The school offers three categories of hands-on culinary classes – Tiny Chef, for ages 4 to 7; Junior Chef, for ages 8 to 13; and Senior Chef, for ages 13 to 18. Prices range from $25 per session to $399 per month. Youthage also has cooking demonstrations and can host birthday parties. Several Girl Scout troops have already visited.
Sessions are held several days a week and last about an hour and a half. The younger students are taught healthy eating habits and age-appropriate kitchen skills while preparing a variety of dishes.
“They’re taking these skills home and showing their parents how to cook healthy meals,” said Collins, of North Chicago. “The whole process is to build up their confidence and show them they can do this.”
Youthage is not designed like a classroom, so you won’t find rows of desks and chairs,” said Feijoo, of Wauconda. “Here you’re learning hands-on, not just watching us.”
Once the dish is prepared, everyone sits down to enjoy the meal together. “We’re big believers in breaking bread,” Feijoo said.
Taste of success
The tiny and junior chef classes are proving to be quite popular, with students coming from as far as Antioch.
Akema Johnson, a mom from Waukegan, learned of Youthage through Facebook and asked her son Jayden, 9, if he’d like to try it.
“It’s different. It’s the only thing of its kind for kids,” she said. “He really enjoys it. He likes to cook for my mom. Last week he made salmon and fettuccine.”
Jayden is new to cooking but is learning fast. “I like mixing stuff and baking cakes, brownies and cookies,” he said.
Youthage instructor Tracy Wilson, of Waukegan, gained experience teaching kids to cook through Community Action Partnership of Lake County (CAP), which offers programs to help families find self-sufficiency.
“We start out learning very basic skills of food preparation,” she said. “I tell them it’s not like those cooking shows on TV.”
Safety always comes first, said Wilson, recalling a recent conversation with junior chef Candy Rangel, 9, of Mundelein.
“Candy would say, ‘Well, my grandma does it like this and would never do it that way.’ I said there are plenty of ways to do things, but we want to do it in the safest way.”
Candy and her sister Lisa, 11, said they enjoy taking the class together and sharing what they've learned with their family.
“We just started cooking at home,” Candy said.
Isabella Feijoo, 11, has grown up watching her dad cook and is quite comfortable in the kitchen. “It’s fun,” she said. “There’s so much stuff you can do with everything.”
Wilson said she’d like to see the junior chefs progress to the senior level, an advanced program that will begin in the near future once more students have committed.
Workforce preparation, accreditation
Senior Chefs, for ages 13 to 18, is a six-month program designed to teach more advanced culinary techniques, covering everything from preparing steaks and seafood to etiquette and customer service.

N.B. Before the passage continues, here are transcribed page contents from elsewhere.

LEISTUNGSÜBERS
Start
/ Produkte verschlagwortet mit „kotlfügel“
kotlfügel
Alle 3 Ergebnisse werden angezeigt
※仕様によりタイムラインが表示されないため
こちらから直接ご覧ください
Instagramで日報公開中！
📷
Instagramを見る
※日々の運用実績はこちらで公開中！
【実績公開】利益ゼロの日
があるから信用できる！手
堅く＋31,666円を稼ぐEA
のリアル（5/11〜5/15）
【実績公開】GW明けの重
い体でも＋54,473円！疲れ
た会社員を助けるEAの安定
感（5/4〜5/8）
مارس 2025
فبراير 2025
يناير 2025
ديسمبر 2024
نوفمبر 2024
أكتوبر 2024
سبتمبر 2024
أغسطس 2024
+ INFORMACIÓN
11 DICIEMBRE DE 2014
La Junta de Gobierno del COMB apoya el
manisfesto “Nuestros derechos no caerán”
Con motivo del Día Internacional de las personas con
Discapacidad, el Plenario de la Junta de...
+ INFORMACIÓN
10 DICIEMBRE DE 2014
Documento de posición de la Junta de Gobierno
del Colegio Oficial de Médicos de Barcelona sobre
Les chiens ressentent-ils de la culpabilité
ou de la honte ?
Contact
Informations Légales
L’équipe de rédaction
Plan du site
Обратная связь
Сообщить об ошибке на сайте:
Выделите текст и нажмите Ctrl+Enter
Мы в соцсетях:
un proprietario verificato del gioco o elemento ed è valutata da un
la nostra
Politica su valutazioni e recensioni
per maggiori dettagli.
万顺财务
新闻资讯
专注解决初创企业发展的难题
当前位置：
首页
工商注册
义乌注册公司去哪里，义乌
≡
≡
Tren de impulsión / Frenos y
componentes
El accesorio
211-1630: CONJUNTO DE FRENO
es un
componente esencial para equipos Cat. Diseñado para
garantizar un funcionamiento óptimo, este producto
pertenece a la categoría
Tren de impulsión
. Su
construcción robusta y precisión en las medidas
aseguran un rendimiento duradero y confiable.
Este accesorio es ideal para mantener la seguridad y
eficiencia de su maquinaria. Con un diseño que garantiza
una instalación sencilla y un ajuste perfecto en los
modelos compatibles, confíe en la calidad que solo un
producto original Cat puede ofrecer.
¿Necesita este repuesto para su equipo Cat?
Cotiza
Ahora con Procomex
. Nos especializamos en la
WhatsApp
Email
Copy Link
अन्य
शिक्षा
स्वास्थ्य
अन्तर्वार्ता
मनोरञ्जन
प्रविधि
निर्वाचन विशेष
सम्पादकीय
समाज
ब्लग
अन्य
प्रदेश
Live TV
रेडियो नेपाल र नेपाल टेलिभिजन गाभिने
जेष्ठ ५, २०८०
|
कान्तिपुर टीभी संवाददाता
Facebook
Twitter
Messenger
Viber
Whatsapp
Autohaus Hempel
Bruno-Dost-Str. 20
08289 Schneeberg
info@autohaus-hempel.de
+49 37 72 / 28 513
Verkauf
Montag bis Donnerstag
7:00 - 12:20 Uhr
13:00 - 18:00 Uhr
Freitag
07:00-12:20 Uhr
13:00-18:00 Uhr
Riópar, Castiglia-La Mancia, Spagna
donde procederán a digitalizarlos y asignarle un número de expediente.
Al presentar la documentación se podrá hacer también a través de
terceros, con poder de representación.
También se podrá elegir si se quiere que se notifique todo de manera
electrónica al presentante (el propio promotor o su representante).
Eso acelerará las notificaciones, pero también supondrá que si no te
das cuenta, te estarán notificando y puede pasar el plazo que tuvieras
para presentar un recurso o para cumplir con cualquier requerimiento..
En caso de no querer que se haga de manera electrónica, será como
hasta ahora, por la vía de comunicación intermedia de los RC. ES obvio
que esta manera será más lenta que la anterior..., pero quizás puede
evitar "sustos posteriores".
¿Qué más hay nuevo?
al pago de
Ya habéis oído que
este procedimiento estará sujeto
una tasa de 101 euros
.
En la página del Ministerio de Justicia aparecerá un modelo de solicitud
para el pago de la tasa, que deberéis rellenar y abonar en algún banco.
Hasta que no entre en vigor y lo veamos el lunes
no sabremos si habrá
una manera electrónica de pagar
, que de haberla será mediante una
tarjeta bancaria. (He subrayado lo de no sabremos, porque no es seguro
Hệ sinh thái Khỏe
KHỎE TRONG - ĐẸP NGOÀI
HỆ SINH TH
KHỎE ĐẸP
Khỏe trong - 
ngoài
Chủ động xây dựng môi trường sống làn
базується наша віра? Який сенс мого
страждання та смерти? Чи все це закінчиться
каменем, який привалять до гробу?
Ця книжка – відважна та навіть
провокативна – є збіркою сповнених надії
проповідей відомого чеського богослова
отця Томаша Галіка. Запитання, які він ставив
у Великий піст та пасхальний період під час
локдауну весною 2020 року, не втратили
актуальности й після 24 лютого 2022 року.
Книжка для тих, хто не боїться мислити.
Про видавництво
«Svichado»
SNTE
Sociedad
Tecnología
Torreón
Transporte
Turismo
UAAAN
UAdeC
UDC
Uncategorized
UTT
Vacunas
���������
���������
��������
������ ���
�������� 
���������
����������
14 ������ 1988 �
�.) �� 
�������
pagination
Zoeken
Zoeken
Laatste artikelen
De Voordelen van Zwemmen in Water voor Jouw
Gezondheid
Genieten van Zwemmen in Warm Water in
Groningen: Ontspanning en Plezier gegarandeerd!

It is designed to prepare students for entry-level jobs in the food service or hospitality industries, according to Youthage literature.
It would be ideal if restaurants and food service businesses looked to Youthage in the future to hire new employees, knowing the kind of training students have received, the owners said.
Youthage's goal is to become a nationally recognized, accredited culinary program.
“We’re big believers in dreams,” Feijoo said. “We want a Youthage in every major city.”
Other long-term goals of Youthage include starting a food truck and private catering team and establishing a traveling competition team.
Being a nonprofit organization, Youthage is seeking donations of kitchen supplies and equipment and funds to offset the cost of classes for students who need financial aid.